A diferencia del erotismo, la pornografía es una invención moderna de la sexualidad humana. Mientras la primera sólo necesita de la imaginación, la segunda requiere de un impulso gráfico para provocar excitación. La figura humana envuelta en placer devuelve un impulso casi instantáneo en la mayoría de las personas, que de inmediato se colocan en un punto medio entre espectador y protagonista, en relación directa con la imagen que genera tal reacción, pero, ¿cómo ha cambiado el porno a través de la historia? ¿Cómo se determina lo que resulta atractivo y deseable, en contraposición con lo desagradable?
Un punto de partida para generar toda clase de preguntas es la obra de John Currin. Desde la creación de la imprenta, el desnudo tomó un sitio prioritario en el imaginario colectivo de la producción sexual de Occidente. Su importancia ya no radica únicamente en la búsqueda desesperada por los cánones estéticos a través de las medidas y proporciones que debe tener un cuerpo humano para ser atractivo, tal y como ocurre en el arte. Su aparición obedece a la persecución de la excitación a partir de lo gráfico.

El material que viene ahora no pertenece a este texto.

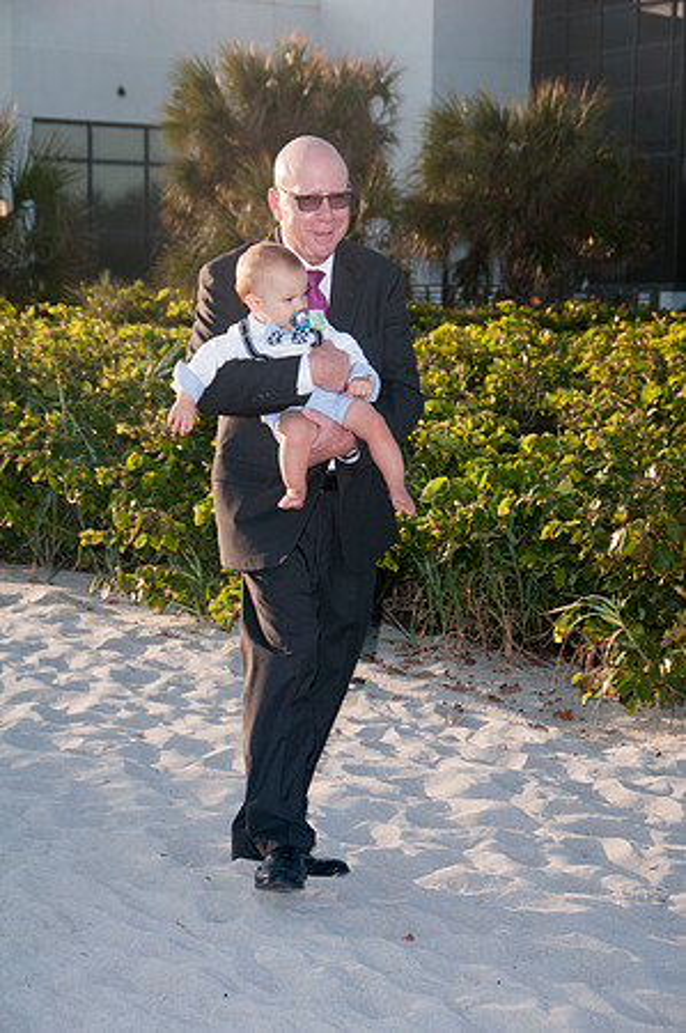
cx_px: 343
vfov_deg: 19.5
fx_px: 3008
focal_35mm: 105
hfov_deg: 13.0
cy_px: 516
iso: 100
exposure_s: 1/250
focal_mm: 70
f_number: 8
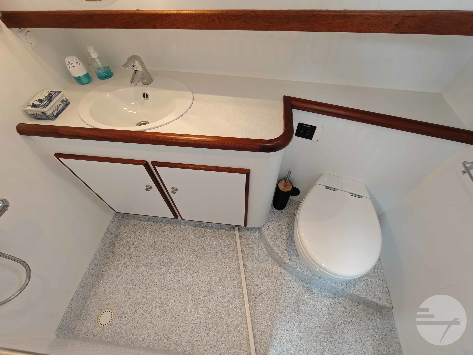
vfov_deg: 81.7
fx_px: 205
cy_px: 178
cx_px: 236
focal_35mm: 15
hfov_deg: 98.2
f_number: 2
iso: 1250
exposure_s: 1/63
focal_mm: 2.3
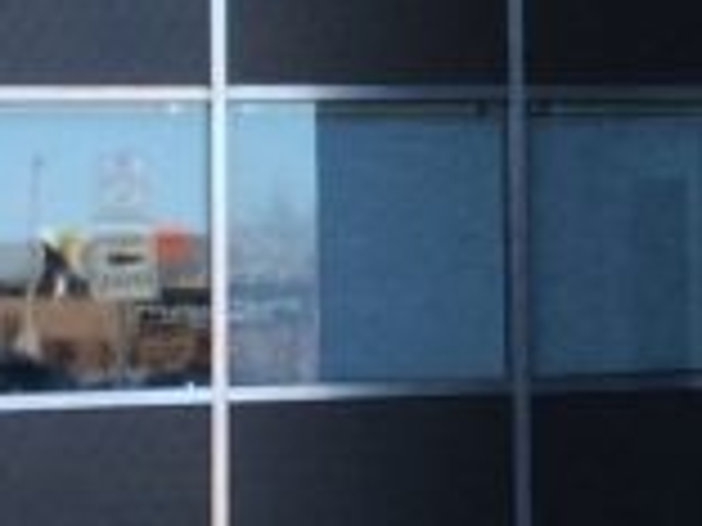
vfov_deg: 7.0
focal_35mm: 210
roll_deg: +2.0
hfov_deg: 9.3
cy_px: -92
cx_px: 855
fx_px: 4259
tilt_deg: +4.8
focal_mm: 3.3
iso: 32
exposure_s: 1/357
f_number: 2.4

A primera vista, la obra de Currin puede aparecer como una broma, ilustración grotesca que mezcla las concepciones clásicas de la belleza con la idealización contemporánea del cuerpo, pero viéndolo más de cerca, la representación de los cuerpos que inundan su producción artística evoca un discurso tan evidente como ignorado en la actualidad.
Algunas veces estilizados, otros deformes, las personas que aparecen en la obra de Currin fuera de proporción dan cuenta de una reflexión que evidencia la desconexión entre pornografía y erotismo, la misma que aleja a la alta cultura del arte popular y crea abismos insalvables entre lo que una sociedad es y lo que aspira a ser.
Mientras se lleva al absurdo a los momentos que en primera instancia se antojan repletos de erotismo y sensualidad, se produce una ruptura con los viejos cánones y la lógica que marca el binomio de normalidad y exclusión para todo lo bello como antónimo de la fealdad.
El discurso no se limita y también versa sobre las bases de lo sacro y lo prohibido, la simpleza o la pedantería y la capacidad de asombro que circula con tanta falsedad en galerías y exposiciones artísticas.
Los cuerpos deformados dejan entrever el mundo ideal en el que la pintura se volcó despiadadamente durante siglos, en busca de los cánones estéticos. En este sentido, la llegada de las vanguardias y los movimientos disruptivos del siglo XX marcaron una ruptura definitiva; sin embargo, en las figuras ocurre un efecto poco pensado con anterioridad:
La técnica de John Currin no está en duda. Su estilo, próximo al de los grandes maestros renacentistas, alude a escenas propias de la sociedad parisina de Manet o el clasicismo de Degas y a otras manifestaciones propias de la alta cultura; sin embargo, las situaciones burdas y extravagantes provocan una interpretación tan personal como crítica de la sociedad actual.